Our guests: Integrity and Compliance Task Force

This Task Force develops recommendations to combat corruption, enhance transparency, and foster robust compliance systems. The focus will include aligning global regulatory frameworks and encouraging responsible business conduct.

Glossary of Terms

  • B20: The official business dialogue forum of the G20, representing the global business community. The B20 Integrity and Compliance Task Force is one of its working groups.
  • Collective Action: Multi-stakeholder collaboration bringing together government, business, and civil society to combat corruption. It is presented as more effective than isolated efforts.
  • Corruption: Perception Index
    An index that measures corruption levels across countries. According to the 2024 index, two-thirds of the 180 countries surveyed scored below 50 on a 100-point scale (where 0 is most corrupt and 100 is least).
  • eTenders: South Africa’s government procurement platform, which aims to centralize and make tender opportunities transparent.
    ELIS Program
    An AI system developed by Brazil’s Comptroller General’s Office that analyzes public procurement processes to identify red flags and potential irregularities.
  • Etimad: An e-government platform in Saudi Arabia that standardizes and digitizes government procurement, budgeting, and payment processes into a single, unified portal to increase transparency.
  • G20: An intergovernmental forum comprising 19 sovereign countries, the European Union, and the African Union.
  • Inclusive Growth: Economic growth that benefits all segments of society. The B20 policy paper identifies corruption as a critical barrier to achieving inclusive growth.
  • Integrity and Compliance Task Force: The B20 task force, led by Ruwayda Redfearn, focused on developing actionable proposals to combat corruption, strengthen compliance systems, expand cross-border cooperation, and harness technology.
  • Key Performance Indicators (KPIs): Clear, measurable objectives used to track the progress and impact of anti-corruption initiatives. An example is the goal to increase collective action participation among G20 countries to 100% by 2030.
  • Lagging Indicators: A measurement approach that focuses on the actual outcomes and impacts of actions, such as quantifiable financial savings or canceled fraudulent bids.
  • Leading Indicators: A measurement approach that focuses on the outputs of actions put into a system, such as the number of tenders advertised on a platform or the volume of payment orders processed.
  • MACN (Maritime Anti-Corruption Network): A collective action initiative that works to eliminate forms of maritime corruption, such as facilitation payments. It was co-founded by Maersk and now has over 200 members.
  • Nazaha: The oversight and anti-corruption authority in Saudi Arabia, which relies on collective action from citizens and companies to report corruption.
  • ProEtica Program: A program in Brazil that publicly recognizes organizations that voluntarily adopt integrity measures and pass an evaluation.
  • Public-Private Partnerships (PPPs): A tool recommended by the B20 to promote integrity and drive inclusive growth by blending public oversight with private sector initiative.

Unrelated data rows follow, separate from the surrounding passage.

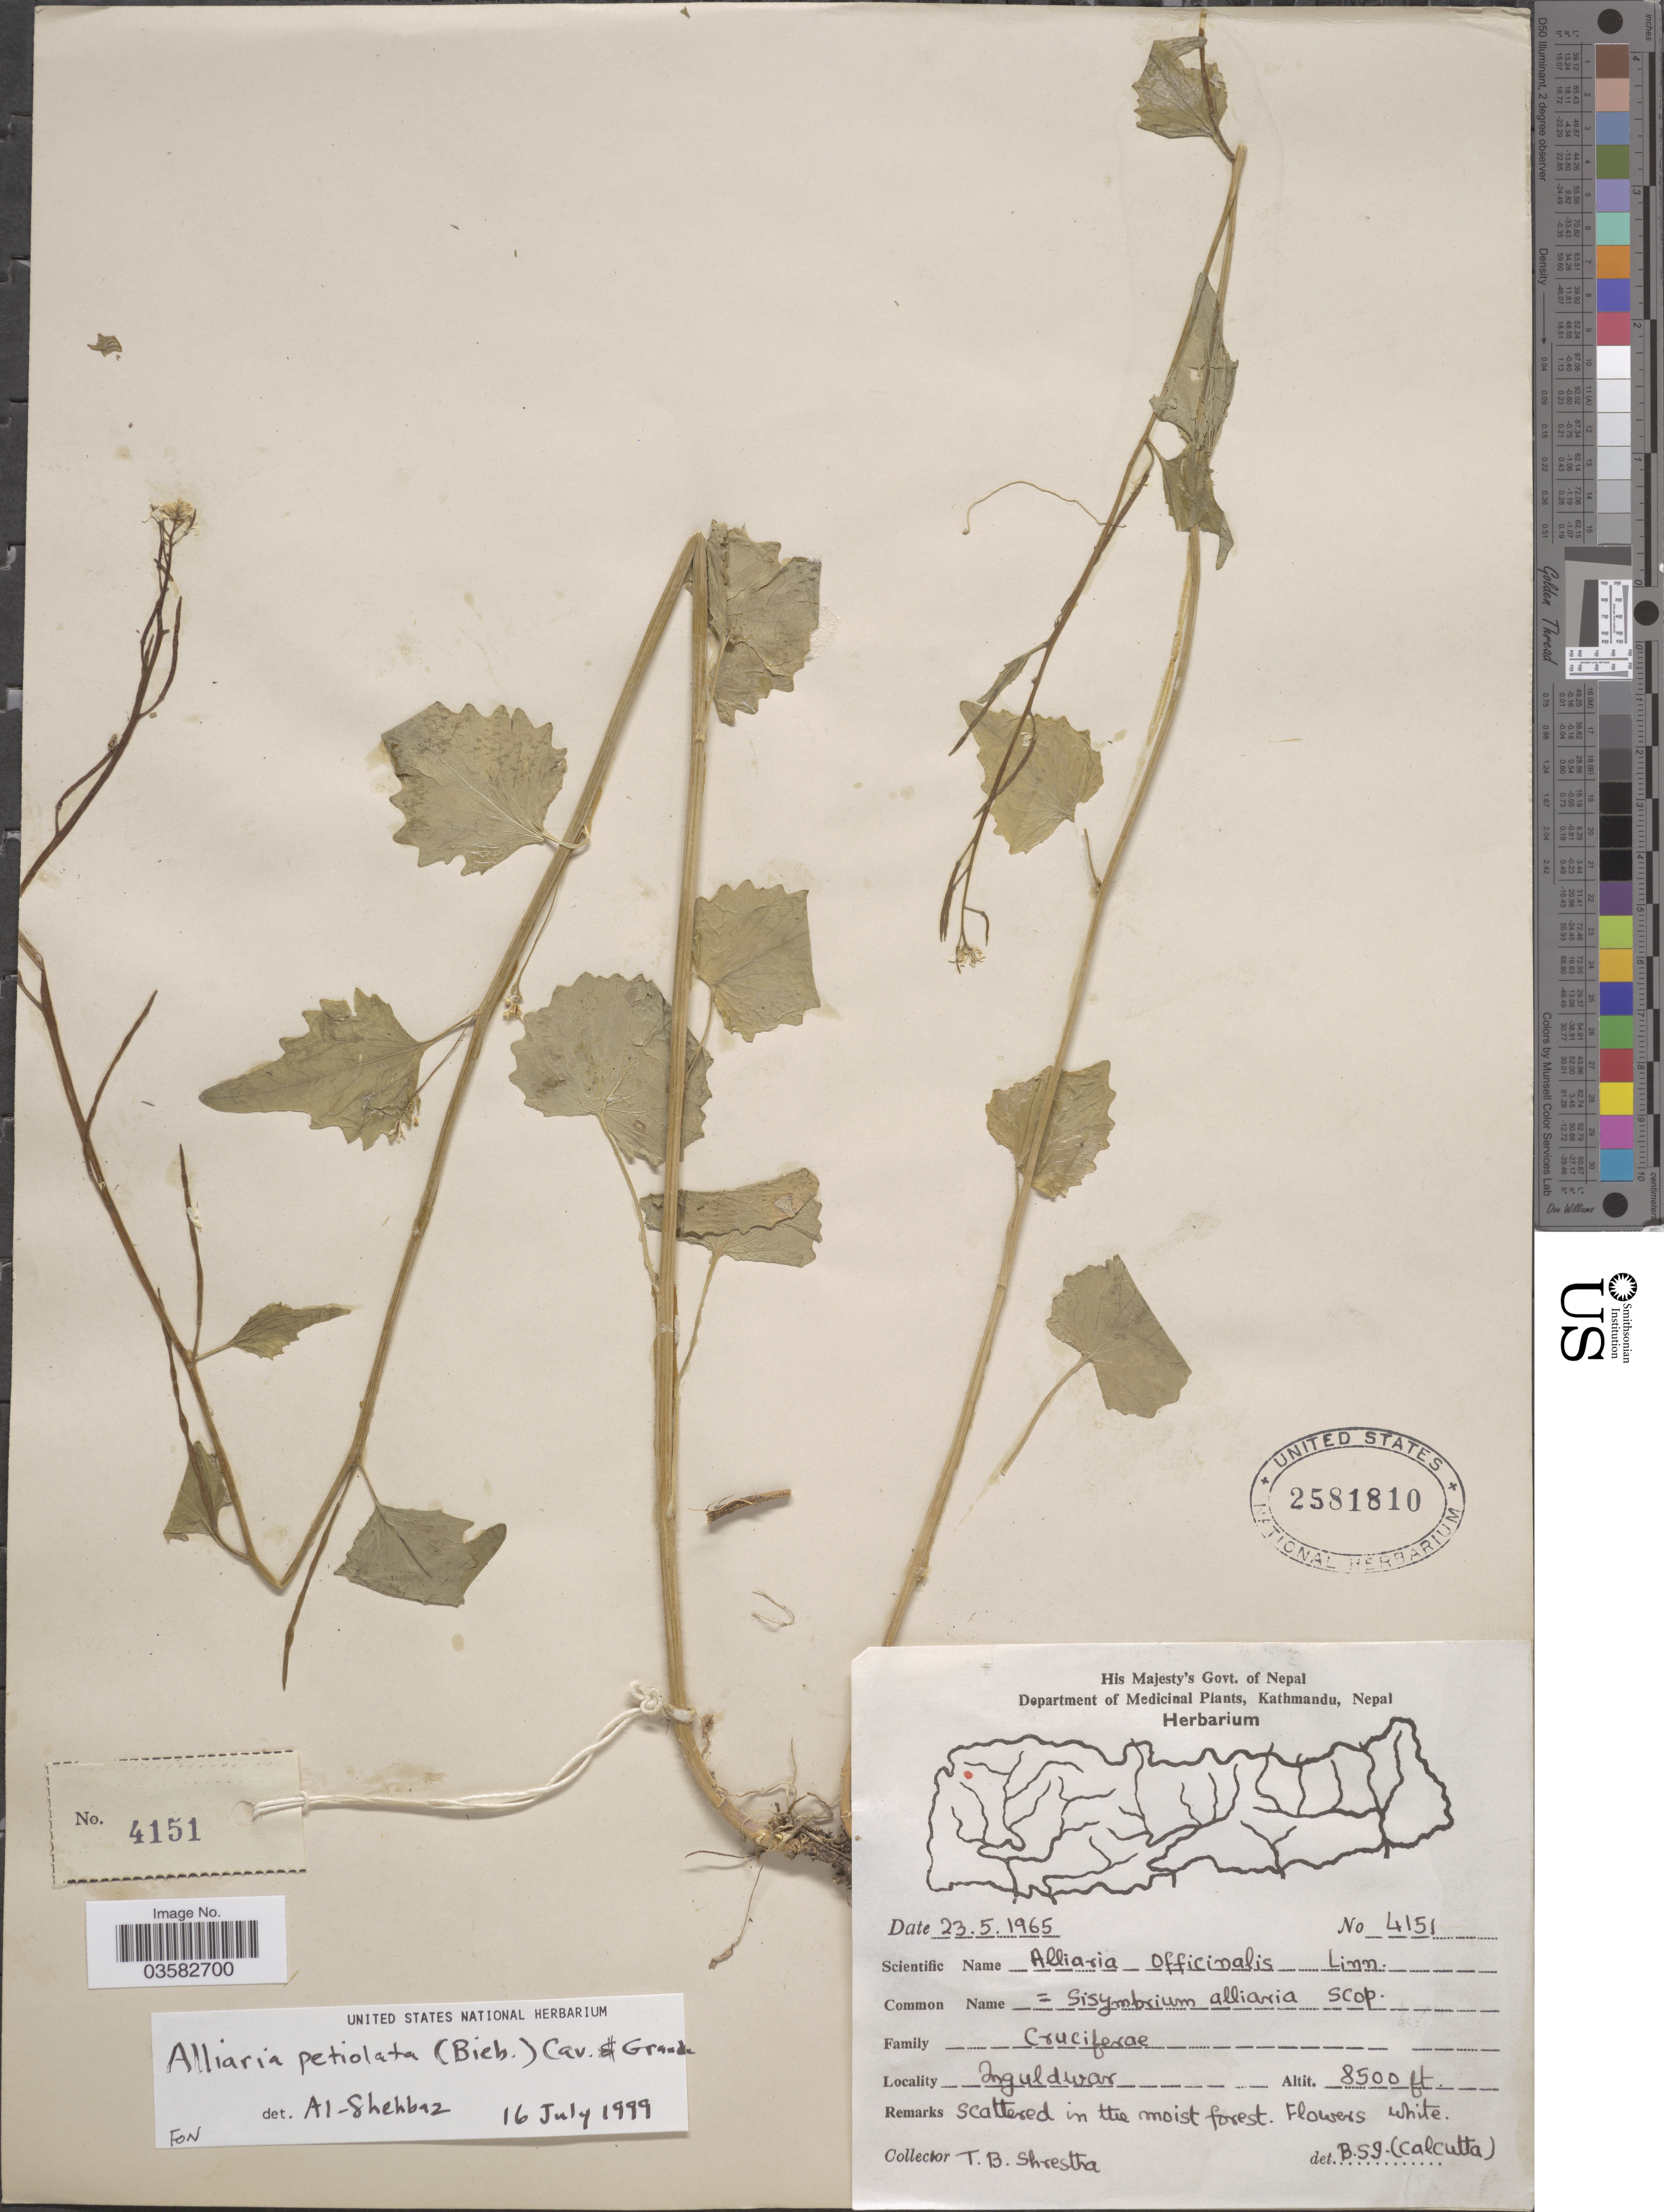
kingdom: Plantae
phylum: Tracheophyta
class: Magnoliopsida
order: Brassicales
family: Brassicaceae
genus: Alliaria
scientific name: Alliaria petiolata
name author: (M. Bieb.) Cavara & Grande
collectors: T. B. Shrestha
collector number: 4151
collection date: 1965-05-23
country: Nepal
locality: Inguldwar [interpreted].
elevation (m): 2591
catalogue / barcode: US 2581810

When designed well, they can embed anti-corruption safeguards into projects.
  • SAMLIT: A South African collective action initiative that brings together the banking sector and government regulators to enhance collaboration in reducing financial crime.
  • SMEs (Small and Medium Enterprises): Small and medium-sized businesses. The webinar discussed specific strategies for how SMEs can effectively combat corruption despite having limited resources.

Dr Lindie Grebe

Senior Lecturer, College of Accounting Sciences, University of South Africa

Dr Grebe is a chartered accountant and senior lecturer at the University of South Africa (Unisa). 

 

She teaches postgraduate accounting sciences through blended learning using technology in distance education, and through face-to-face study schools throughout South Africa. During her employment at Unisa, she also acted as Coordinator: Master’s and Doctoral Degrees for the College of Accounting Sciences (CAS), chairperson of the research ethics committee and chairperson of the Gauteng North Region of the Southern African Accounting Association (SAAA). 

 

Before joining Unisa as academic, she gained ten years’ experience in audit practice and in commerce.